Warren Buffett Thinks Monkeys Can Invest Better Than You

Legendary investor Warren Buffet made a statement that drove most people on Wall Street to lose their minds by saying that he would rather gamble his money on monkeys with throwing darts to outperform financial advisors. He surely knows his way with words.

Many financial advisors felt uncomfortable with the remarks of this 91-year-old billionaire— a point which he has been highlighting for years. In this article, we will come to grips with what Buffett actually means and why it is a piece of great news for you as an individual investor.

Wealthy people in today’s world mostly got rich through their investments. If you’re lucky enough, you could be an overnight millionaire. But if you’re unlucky, you could straight up on the streets. 

Although the investing game could go well, there’s also a chance that you’ll end up broke— this is where Wall Street and professional financial advisors come in. These so-called financial experts make you feel that you badly need them by making investing sound complicated. Since most people want to play safe and avoid losing money, they would just entrust their money to these people. 

The chances of getting extremely rich by seemingly doing nothing make people lose sound judgment. They sell their houses, borrow money they can’t afford to pay back, and spend the college funds of their children, which carries a ripple effect on the market. 
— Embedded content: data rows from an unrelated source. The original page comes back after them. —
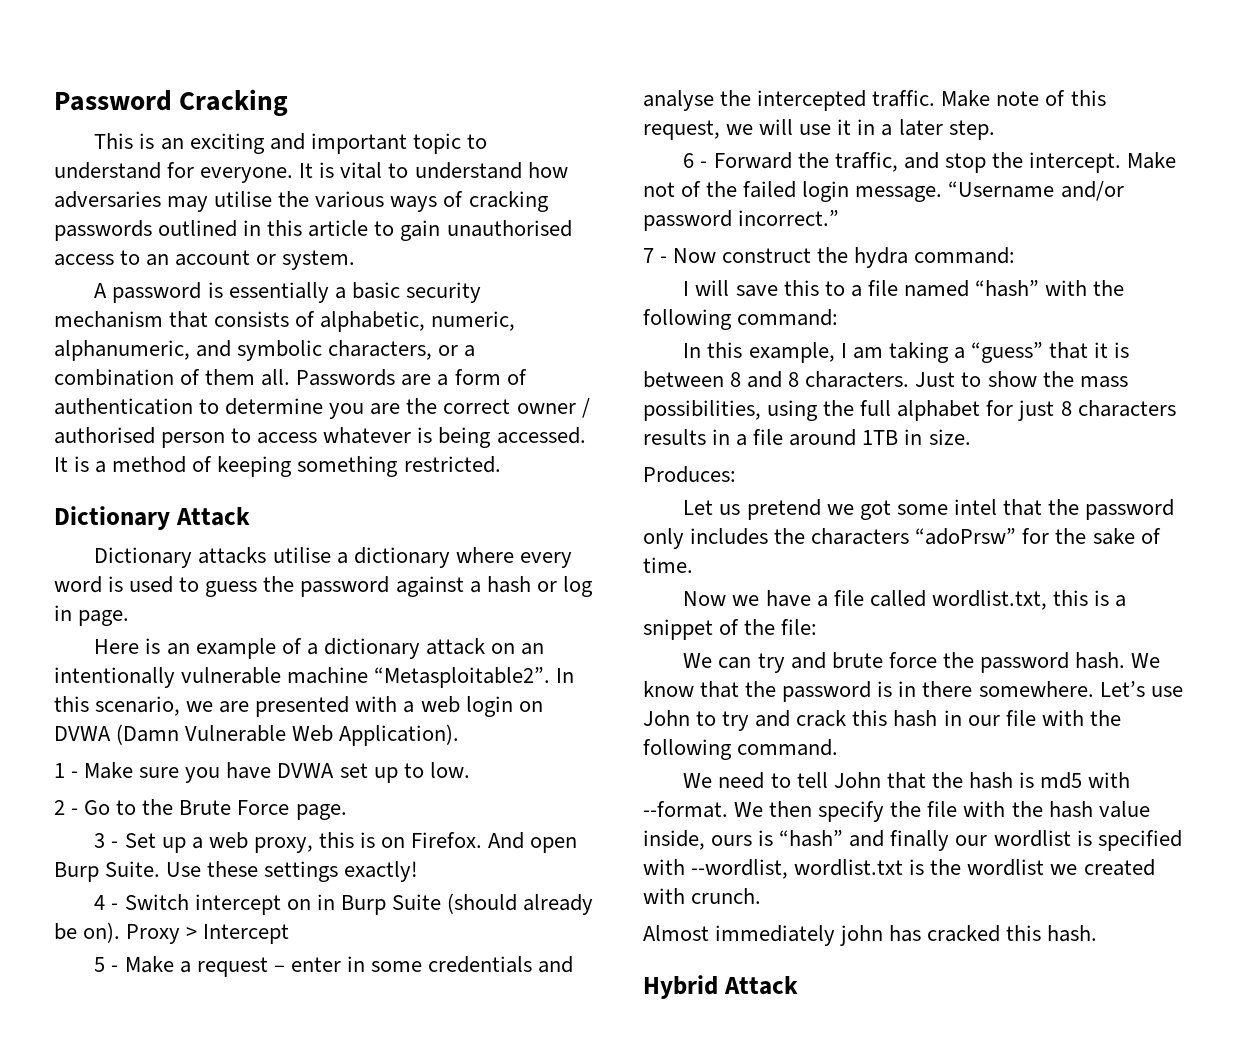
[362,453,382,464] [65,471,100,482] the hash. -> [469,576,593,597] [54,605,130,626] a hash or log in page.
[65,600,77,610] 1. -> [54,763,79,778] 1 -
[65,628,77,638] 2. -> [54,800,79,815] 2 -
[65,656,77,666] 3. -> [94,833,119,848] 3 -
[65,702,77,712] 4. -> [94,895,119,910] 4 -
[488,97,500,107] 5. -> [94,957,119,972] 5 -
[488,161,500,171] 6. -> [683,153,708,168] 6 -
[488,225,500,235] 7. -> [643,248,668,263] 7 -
TikTok, a popular social media app, has become an outlet where people get their investment advice. Many users on the platform make a video about something they bought that increased in price over time. They encourage people to go for the age-old “buy low, sell high” investment strategy.

If you have watched the Wolf of Wall Street, you must have known Jordan Belfort, who rose to prosperity by exploiting other people’s desire to earn a lot of money in just a short span of time. 

Time is the most vital part of investments. Unfortunately, this is the part where people often fail because they want “instant” money. What’s ironic is that many aspiring investors invest all of their resources trying to bring the time down when, in reality, you would want as much time as possible in investing.

Warren Buffett As A Legendary Investor

There contradictory discussions as to whether Buffett is the world’s most successful investor or not, but what you might fail to understand is how he acquired his status and how he made so much money. 

Maybe you think it’s because he has studied a lot of companies, which gave him enough knowledge to make the right calls in many instances. But it’s not just all about the knowledge; it was actually his patience to wait for decades to make his money grow.

Warren Buffett bought his first stock back when he was 11 years old, which is more than 80 years from now. If you would calculate the years, that’s probably almost twice the years that most of us have been alive!

One of the biggest misconceptions among investors who try to copy Warren Buffett is that his secret to investing success was his knowledge. But knowledge alone isn’t his success, buddy— it was time. 

The returns that Buffett was getting in his investments weren’t even that high to the point that if he retired in his 60s, no one would probably have ever heard of him since the vast majority of his wealth came in after he passed his 60s. Before then, he was just another long-term investor like most people. 

If you copy Warren Buffett’s strategy in investing, you’d probably not get rich within the next five to ten, or even fifteen years!

Investing is simple, and people who want to take advantage of your cluelessness are the ones making it complicated. After all,

many investors and other financial advisers didn’t get rich from investing their money. They make money by telling you how to invest your own money, so whether you make a profit or not, they will still make money. 

If chances, you lose your money through a financial advisor, you would still need to pay the financial adviser, which takes us back to the monkey quotes.

Why People Lose Money in Investing

One of the primary reasons why investors lose money is because they overleverage, putting the money in an investment they cannot even afford to lose. A lot of investors also try timing the market, trying buying stocks as low as possible.

According to Buffett, timing the market isn’t a reliable strategy because no one can take a glimpse into the future.

If you would ask who is the wealthiest investor in the world, the answer would probably be Warren Buffett. But if you would ask who is the most successful investor in the globe, that would be Jim Simons.

Buffett’s yearly return reaches only about 21%, while Jim Simon’s returns annually reach 66%. Simon is more than three times more successful than Buffett. 

The Good News

If you want to make a substantial amount of money, the returns you can get in a year aren’t really that important. You can’t also trust financial gurus to triple your money in a matter of 6 months or even less. Instead, you should focus on the maximum return you can get over the longest period of time. 

To put things simply, if you want to succeed in your investing journey, you have to pay attention to consistent returns, even if it isn’t as high as Jim Simon’s. A big chance of success will come if you could keep as little as 10% returns for 20, 30, or 40 years.  

At the time of writing, the market is in the red, and almost everything is on the decline— which is a good opportunity for you to come out and buy stocks at a great discount. If you’re serious about investing, you should regularly do it regardless of the ups and downs of the market.